## FRAGMENTO SELECCIONADO:
■ ■ ■ ■ ■
A partir del siglo VI se da un giro en la apreciación de la no reiterabilidad del signo ritual de la reconciliación. Este giro viene motivado por la práctica monástica de la dirección espiritual ligada a la confesión de faltas como camino para progresar en la perfección de vida.
Poco a poco se introducirá la práctica de admitir a la reconciliación una y otra vez al pecador arrepentido, si bien manteniendo la realización de una penitencia bastante rigurosa, una penitencia que, además, va ligada a cada pecado. Aparecen manuales describiendo listas de pecados y añadiendo a cada pecado la penitencia correspondiente, a modo de arancel o tarifa con la que se debía saldar la deuda contraída.
 
Esta práctica no fue bien vista ni aceptada sin más. Hubo obispos que se opusieron duramente considerándola como peligrosa y nociva para la vida de la Iglesia. A pesar de todo, esta práctica se impuso porque ofrecía más ventajas pastorales, concretamente la posibilidad de acudir repetidamente a la celebración ritual de la reconciliación. Esta nueva modalidad, en la que ya no hacía falta que estuviese presente el obispo para el momento de la reconciliación, sino bastaba con la presencia de un sacerdote, aportaba una nueva orientación con respecto a la consideración del sacramento.
■ ■ ■ ■ ■
## TAREA A REALIZAR:
En el fragmento sobre la reconciliación, ¿quién tenía que estar presente en el momento de la reconciliación con la nueva modalidad?

## SECCIÓN DE DATOS:
■ ■ ■ ■ ■
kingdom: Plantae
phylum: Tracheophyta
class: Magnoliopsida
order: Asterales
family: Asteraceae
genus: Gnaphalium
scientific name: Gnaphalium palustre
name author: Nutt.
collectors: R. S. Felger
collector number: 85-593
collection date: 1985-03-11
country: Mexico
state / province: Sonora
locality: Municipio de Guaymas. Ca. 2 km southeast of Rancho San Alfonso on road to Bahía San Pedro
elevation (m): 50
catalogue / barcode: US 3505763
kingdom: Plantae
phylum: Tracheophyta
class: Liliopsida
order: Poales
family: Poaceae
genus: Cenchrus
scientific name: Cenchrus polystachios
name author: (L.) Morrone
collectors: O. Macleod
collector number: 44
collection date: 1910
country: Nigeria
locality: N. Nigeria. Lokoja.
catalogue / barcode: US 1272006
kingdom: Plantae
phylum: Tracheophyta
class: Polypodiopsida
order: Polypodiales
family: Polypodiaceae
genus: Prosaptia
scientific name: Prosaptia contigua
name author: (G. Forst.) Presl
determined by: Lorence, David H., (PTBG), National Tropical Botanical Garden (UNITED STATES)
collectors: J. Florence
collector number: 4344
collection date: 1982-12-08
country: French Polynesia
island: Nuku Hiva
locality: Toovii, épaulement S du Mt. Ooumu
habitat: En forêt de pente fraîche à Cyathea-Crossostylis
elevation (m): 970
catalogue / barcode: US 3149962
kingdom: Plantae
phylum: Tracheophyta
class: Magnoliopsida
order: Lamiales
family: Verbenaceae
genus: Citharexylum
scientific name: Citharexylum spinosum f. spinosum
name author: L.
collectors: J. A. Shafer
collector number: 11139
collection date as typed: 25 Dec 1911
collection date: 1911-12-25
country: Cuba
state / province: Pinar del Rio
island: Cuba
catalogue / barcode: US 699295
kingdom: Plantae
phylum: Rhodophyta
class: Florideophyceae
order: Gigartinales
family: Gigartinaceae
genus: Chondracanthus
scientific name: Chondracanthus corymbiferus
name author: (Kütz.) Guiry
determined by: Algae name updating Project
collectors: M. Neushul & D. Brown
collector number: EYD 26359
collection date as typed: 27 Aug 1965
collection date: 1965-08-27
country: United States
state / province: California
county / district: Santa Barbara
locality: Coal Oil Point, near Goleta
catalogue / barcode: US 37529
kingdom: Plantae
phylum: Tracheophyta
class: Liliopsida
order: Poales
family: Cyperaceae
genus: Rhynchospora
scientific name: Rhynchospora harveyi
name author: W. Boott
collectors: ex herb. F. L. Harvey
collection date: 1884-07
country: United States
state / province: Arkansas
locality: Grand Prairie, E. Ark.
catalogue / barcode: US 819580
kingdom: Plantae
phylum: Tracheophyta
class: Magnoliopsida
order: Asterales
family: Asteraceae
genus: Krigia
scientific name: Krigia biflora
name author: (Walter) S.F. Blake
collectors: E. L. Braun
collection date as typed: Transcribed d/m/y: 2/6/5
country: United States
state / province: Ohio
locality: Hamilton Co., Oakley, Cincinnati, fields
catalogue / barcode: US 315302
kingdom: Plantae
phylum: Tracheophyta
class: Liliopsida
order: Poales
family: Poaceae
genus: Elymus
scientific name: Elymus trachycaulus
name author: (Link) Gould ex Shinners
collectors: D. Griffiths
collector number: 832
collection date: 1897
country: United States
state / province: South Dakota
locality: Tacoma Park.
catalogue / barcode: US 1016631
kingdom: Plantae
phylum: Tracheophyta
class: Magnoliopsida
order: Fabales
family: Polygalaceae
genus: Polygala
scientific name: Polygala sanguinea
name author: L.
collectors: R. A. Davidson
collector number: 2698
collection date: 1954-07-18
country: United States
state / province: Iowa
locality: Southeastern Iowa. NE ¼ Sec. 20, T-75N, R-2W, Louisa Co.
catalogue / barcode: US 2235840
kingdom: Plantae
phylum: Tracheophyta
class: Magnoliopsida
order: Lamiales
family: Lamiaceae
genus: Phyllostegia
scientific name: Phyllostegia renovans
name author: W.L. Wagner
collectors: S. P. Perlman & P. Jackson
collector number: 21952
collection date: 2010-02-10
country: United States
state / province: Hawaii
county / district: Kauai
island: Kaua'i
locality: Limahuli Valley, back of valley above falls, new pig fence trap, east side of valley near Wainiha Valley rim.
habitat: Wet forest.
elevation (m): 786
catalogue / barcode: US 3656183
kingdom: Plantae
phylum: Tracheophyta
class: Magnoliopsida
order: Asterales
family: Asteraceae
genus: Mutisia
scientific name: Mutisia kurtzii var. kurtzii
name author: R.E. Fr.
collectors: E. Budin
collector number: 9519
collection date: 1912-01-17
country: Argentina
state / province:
■ ■ ■ ■ ■
## RESULTADO DEL EJERCICIO:
Bastaba con un sacerdote, sin que hiciera falta el obispo.